| Quoted passage |
-----

The papillary edema, also known as papilledema, is a pathology that occurs in the eye. It consists of an inflammation of the area of the optical nerve closest to the retina, due to increased intracranial pressure.
In some cases, this pathology is asymptomatic, while in others, it affects vision. The problem is that, behind this illness, serious health problems, such as brain tumors, may be hiding. Therefore, in this article, we explain everything you need to know.
What is Papillary Edema?
The papillary edema, as we’ve already mentioned, consists of the inflammation of the optical papilla of the eye. Most commonly, this occurs in both eyes at the same time, in the form of bilateral edema around the optical disc.
This pathology has its origin in intracranial hypertension. The skull is a fixed bone structure, within which we find different organs and substances. One of them is the cerebrospinal fluid. When something inside this box of bones increases in volume, it creates an increase in pressure.
So, papillary edema occurs when the intracranial pressure rises above 200 millimeters of water. This increase may be due to a mass or tumor. Or, on the other hand, it may be the result of an increase in the amount of cerebrospinal fluid.
As we’ve just pointed out, the cause of papilla edema is cranial hypertension. This increases due to the amount of cerebrospinal fluid or the presence of abnormal masses in the brain.
These two situations are frequent in different scenarios. When we speak of abnormal masses, we’re referring to tumors, abscesses derived from an infection, or blood due to a hemorrhage.
However, according to a study published in the American Academy of Neurology, the most frequent cause of papillary edema is idiopathic intracranial hypertension. This means that the pressure increases, but the underlying cause is unknown.
In other cases, it may be due to meningitis or encephalitis. An article in the StatPearls affirms that it can also be a symptom of Wernicke’s syndrome. Other less common origins are the following:
- Guillain-Barré syndrome
- Hypervitaminosis A
- Tumors of the spinal cord
- Superior vena cava syndrome
What are the symptoms of papillary edema?
The symptoms of papillary edema are variable. In the beginning, it’s often asymptomatic and specialists only discover it while performing a fundus examination. However, as it advances, the damage to the fibers of the optic nerve begins to produce evident signs.
In this sense, the papillary edema ends up affecting a person’s sight. Vision may become blurred, double, or even disappear completely for a few seconds. Many patients experience sensitivity to light contrast as well.

-----

| Listed entries |
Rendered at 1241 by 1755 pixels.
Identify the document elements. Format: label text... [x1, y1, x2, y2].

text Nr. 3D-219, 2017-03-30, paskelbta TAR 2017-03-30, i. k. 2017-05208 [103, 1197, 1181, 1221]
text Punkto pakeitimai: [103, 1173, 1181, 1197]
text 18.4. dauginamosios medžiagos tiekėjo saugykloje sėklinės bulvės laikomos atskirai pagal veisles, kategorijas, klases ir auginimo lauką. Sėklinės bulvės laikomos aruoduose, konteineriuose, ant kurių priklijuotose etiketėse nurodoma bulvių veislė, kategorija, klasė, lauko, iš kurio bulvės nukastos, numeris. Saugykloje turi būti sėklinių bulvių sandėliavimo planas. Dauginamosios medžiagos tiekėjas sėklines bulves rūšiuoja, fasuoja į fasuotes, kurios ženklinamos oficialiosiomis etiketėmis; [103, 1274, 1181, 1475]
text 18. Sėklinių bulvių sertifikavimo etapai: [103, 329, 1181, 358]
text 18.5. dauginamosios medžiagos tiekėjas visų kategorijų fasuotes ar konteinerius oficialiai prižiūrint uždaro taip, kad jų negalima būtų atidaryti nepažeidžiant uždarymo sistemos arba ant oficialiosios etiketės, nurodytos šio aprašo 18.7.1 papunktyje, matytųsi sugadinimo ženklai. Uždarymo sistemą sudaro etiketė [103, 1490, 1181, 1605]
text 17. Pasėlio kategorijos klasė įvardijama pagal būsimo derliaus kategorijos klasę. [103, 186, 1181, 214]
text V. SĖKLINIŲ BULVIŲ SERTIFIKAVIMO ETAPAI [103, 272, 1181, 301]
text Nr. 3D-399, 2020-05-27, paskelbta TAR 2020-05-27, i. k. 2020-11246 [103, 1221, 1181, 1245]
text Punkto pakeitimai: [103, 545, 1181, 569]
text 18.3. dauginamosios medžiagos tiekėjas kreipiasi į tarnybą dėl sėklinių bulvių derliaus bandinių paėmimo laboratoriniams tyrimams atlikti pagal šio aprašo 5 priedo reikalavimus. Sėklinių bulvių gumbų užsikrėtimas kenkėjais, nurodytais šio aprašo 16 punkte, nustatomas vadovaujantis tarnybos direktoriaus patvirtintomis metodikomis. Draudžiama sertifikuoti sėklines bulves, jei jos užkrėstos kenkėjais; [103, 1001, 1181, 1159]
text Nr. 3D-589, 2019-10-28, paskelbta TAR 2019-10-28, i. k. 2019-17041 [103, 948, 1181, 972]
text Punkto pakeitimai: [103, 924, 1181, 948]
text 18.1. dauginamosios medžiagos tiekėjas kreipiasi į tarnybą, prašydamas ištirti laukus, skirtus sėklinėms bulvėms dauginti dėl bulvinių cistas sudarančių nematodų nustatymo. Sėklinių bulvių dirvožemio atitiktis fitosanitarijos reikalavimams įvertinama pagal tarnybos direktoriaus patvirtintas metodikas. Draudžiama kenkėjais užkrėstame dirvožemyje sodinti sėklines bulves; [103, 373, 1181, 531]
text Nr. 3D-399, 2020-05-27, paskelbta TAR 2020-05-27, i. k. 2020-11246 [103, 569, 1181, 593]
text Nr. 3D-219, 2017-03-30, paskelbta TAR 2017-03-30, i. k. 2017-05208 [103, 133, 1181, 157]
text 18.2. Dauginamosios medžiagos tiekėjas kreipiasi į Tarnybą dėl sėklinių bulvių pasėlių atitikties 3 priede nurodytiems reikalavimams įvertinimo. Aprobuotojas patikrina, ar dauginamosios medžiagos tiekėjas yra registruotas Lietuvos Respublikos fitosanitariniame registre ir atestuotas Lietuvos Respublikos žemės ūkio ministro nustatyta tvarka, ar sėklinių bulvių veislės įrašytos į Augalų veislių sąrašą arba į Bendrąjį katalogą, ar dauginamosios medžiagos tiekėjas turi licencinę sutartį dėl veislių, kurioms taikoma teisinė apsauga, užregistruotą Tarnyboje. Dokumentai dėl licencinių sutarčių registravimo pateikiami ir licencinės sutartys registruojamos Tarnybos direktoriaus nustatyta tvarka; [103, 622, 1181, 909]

-----

| Work instruction 1 |
Rewrite the papillary edema article, starting at "What is Papillary" and ending at "of cerebrospinal fluid.", with "skull" replaced by "cranium".
| Work instruction 2 |
Carry the papillary edema article forward from the point where it stops.

| Expected output 1 |
What is Papillary Edema?
The papillary edema, as we’ve already mentioned, consists of the inflammation of the optical papilla of the eye. Most commonly, this occurs in both eyes at the same time, in the form of bilateral edema around the optical disc.
This pathology has its origin in intracranial hypertension. The cranium is a fixed bone structure, within which we find different organs and substances. One of them is the cerebrospinal fluid. When something inside this box of bones increases in volume, it creates an increase in pressure.
So, papillary edema occurs when the intracranial pressure rises above 200 millimeters of water. This increase may be due to a mass or tumor. Or, on the other hand, it may be the result of an increase in the amount of cerebrospinal fluid.

| Expected output 2 |
Most episodes of vision loss only last a few seconds. In addition, intracranial hypertension also produces symptoms of its own. For example, it often involves headaches, nausea and vomiting.
The headache is stronger when waking up in the morning and tends to improve during the day. In cases where meningitis is the cause, nuchal rigidity may develop behind the neck.
The treatment of papilledema
The main goal when treating papilledema is to eliminate the cause of intracranial hypertension. It’s important to keep in mind that this is a medical emergency. When the cause is idiopathic hypertension, the measures consist of reducing the cerebrospinal fluid.
In this case, according to the ScienceDirect, doctors may prescribe diuretics like the mannitol or the furosemide. In addition, weight loss can be beneficial, as well as fluid and salt restriction.
To help the cerebrospinal fluid circulate properly, it’s also a good idea to elevate the head of the bed slightly. In the event that none of these measures work, surgery may be necessary.
The surgical approach consists of performing a lumbar puncture to help drain some of the liquid. Finally, if the cause is an infection or there’s an abscess resulting from bacterial colonization, the patient must receive antibiotics.
What to keep in mind about papillary edema
What we must remember about papillary edema is that it’s a pathology that affects the optic nerve. It’s produced by an increase of intracranial pressure that responds to numerous diverse situations. However, most cases have one thing in common: An increase of pressure inside the skull.
One of the most frequent causes is idiopathic intracranial hypertension. However, brain tumors, hemorrhages, and infections are also triggers. Papilledema should be treated as a medical emergency to prevent irreparable damage to vision.